Secrets of the Empire State Building
The Great Depression cast a dark cloud over America during the late 1920s and '30s, but out of the shadows emerged symbols of hope and the promise of forward progress. In New York City, an architectural race to build the tallest building in the world was thrown into the national consciousness. At 1,046 feet, the Chrysler Building was the first to hold the crown when it was finished in May 1930. However, a mere 11 months later, the switch was flipped on at the 1,250-foot-tall Empire State Building, the tallest building anyone had ever seen. Known in its day as the “eighth wonder of the world,” this national landmark has been immortalized in cinematic hits like An Affair to Remember and King Kong and remains one of the world’s most recognizable structures made by man—though some facts about the behemoth may still surprise you.
The building has a midnight curfew.
Ever wonder why the building goes dark once the clock strikes midnight? (Hint: it’s not just to save on the electric bill.) Birds are drawn to city lights, which hinder their ability to see other skyscrapers looming around them. During two migration seasons, officials counted some 90,000 birds killed by collisions with New York City structures. Thanks to New York City Audubon, a handful of buildings, including the Empire State Building, now go dark at midnight during migration season to help birds pick a safe flight path.
Related: Empire State Building Facts
Its floodlights demonstrate serious team spirit.
Speaking of lights, for years, the ones illuminating the Empire State Building’s upper floors held a steady, white glow. However, now, a new LED system installed in 2012 has the ability to showcase an astounding 16 million color combinations that honor national events and holidays—red, white, and blue flourishes for Independence Day; a “beating heart” red for Valentine’s Day; split lights representing competing sports teams.
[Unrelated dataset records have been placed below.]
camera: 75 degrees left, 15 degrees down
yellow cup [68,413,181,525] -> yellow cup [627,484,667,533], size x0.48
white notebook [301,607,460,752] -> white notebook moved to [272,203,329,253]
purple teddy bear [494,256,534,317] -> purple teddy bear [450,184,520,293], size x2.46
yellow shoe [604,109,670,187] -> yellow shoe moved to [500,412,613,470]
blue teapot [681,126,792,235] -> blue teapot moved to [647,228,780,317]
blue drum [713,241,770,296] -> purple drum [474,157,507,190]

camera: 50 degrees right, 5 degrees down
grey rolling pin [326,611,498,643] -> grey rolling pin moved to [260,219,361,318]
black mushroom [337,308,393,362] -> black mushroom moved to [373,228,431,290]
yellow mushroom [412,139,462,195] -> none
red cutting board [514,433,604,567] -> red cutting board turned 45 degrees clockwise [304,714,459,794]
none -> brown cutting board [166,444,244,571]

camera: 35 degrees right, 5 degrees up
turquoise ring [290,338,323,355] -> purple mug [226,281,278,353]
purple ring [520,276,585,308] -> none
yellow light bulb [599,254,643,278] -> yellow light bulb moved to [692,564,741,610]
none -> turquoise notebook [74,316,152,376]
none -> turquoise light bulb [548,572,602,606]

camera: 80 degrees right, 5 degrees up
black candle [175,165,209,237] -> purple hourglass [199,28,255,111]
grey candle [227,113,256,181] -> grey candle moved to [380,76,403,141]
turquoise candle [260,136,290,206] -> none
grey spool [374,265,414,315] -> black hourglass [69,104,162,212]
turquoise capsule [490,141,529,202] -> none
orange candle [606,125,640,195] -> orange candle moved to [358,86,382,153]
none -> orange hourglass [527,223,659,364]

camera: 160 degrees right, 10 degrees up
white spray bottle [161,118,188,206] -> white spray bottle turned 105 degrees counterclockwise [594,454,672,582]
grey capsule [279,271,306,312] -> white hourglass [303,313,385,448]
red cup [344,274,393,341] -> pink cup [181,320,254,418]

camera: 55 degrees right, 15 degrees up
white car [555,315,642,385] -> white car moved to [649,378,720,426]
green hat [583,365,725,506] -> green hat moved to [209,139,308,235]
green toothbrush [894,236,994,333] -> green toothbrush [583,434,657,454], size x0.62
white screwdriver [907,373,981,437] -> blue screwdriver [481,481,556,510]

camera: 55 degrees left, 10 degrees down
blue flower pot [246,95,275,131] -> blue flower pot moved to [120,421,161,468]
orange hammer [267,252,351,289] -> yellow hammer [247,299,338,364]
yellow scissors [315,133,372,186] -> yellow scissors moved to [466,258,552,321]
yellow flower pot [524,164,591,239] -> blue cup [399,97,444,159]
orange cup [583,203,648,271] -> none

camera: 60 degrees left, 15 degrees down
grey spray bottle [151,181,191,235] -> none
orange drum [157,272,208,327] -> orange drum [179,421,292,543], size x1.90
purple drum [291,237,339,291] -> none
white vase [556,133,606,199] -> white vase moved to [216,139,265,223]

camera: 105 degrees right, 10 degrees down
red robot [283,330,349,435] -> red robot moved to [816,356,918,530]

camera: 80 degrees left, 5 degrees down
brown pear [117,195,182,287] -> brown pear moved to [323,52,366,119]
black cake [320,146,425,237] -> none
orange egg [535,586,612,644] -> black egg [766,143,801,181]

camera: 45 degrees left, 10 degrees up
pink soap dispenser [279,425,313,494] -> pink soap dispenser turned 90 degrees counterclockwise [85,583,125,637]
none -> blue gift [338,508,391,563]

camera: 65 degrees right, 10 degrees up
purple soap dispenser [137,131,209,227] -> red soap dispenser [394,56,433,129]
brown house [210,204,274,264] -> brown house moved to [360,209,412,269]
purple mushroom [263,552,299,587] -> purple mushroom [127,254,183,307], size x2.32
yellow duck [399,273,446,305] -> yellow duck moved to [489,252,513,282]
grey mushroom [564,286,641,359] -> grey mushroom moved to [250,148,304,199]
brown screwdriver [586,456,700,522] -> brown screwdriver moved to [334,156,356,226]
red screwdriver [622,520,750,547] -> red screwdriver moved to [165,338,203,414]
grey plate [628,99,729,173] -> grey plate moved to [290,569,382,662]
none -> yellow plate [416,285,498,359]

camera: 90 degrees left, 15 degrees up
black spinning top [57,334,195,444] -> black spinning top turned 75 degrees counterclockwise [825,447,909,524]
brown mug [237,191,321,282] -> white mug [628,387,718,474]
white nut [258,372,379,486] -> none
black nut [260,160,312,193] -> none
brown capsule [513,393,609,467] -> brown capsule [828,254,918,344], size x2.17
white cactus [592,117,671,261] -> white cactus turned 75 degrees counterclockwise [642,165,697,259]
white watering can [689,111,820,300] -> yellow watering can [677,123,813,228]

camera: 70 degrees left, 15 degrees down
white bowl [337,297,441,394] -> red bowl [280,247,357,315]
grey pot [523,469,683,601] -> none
Check the schedule for past and future lightings.
It possesses the only address with the zip code 10118.
Despite taking up a single city block in Midtown Manhattan, the Empire State Building is, at 2,812,739 square feet, so massive that it earned itself its own zip code to better aid the postal service with deliveries. More than 40 other buildings in New York City also possess their own digits, including the World Trade Center, the MetLife Building, and Brookfield Place.
Want to get married here? Your Save the Date is already chosen for you.
Couples hoping to tie the knot at the top of the world will have to settle for the most romantic day of the year. Weddings at the Empire State Building are held on one day and one day only—Valentine’s Day—and occur en masse at the 86th floor Observatory. (Talk about an exclusive club.)
The spire was almost a docking station for zeppelins.
After the 1,050-foot-tall building proper was completed, New York State Governor Al Smith came up with a highly ambitious plan to add a 200-foot spire, intended to serve as a type of mooring mast where airships would dock mid-flight. Of course, gusty winds at such a height prevented any chance of this actually happening; many suspect the spire was really an inspired idea to definitively surpass the 1,046-foot Chrysler Building, then the tallest building in world.
To make room, the original Waldorf-Astoria hotel was kicked off the premises.
The venerable and luxurious Waldorf-Astoria hotel was an instant success when it first opened on Fifth Avenue in 1893, but its age hastened an inevitable demise once city developers bought the two-acre block in 1929 in order to build the Empire State Building. The Waldorf moved to its current digs above a former cemetery on Park Avenue (whose remains were transported to Ward’s Island), and became an Art Deco icon just like its replacement.
The building survived a plane crash.
One foggy July morning in 1945, Lt. Col. William Franklin Smith Jr. was piloting a B-25 military bomber plane through New York City airspace when he was forced to fly low to regain visibility and crashed into the Empire State Building, ripping an 18-by-20-foot hole into the 78th floor. Fire after the fuel tanks exploded killed 14 people and injured another 26. It cost some $1 million to repair the structure.
There’s a secret 103rd floor for VIPs.
Above the 102nd-floor “Top Deck” hides another tiny room, off-limits to the general public. Originally conceived as a disembarking level for moored airships, the 103rd floor, accessible via a narrow staircase from 102, remained a maintenance level for years before being opened to lucky invitees—mostly dignitaries and celebrities—who, once at the top, are treated to vertigo-inducing open-air views of Manhattan island.
Despite being an Art Deco masterpiece, it cost less than everyone expected.
America was buckling under the strains of the Great Depression when construction began in 1930. In record speed, the building was up in 1 year and 45 days and cost just shy of $41 million, less than half of its projected cost—an impossible feat by today’s standards. Despite the grand, impressive new address, the building remained nearly 80 percent vacant for a time after its official opening because businesses hit by the times could not afford the rent.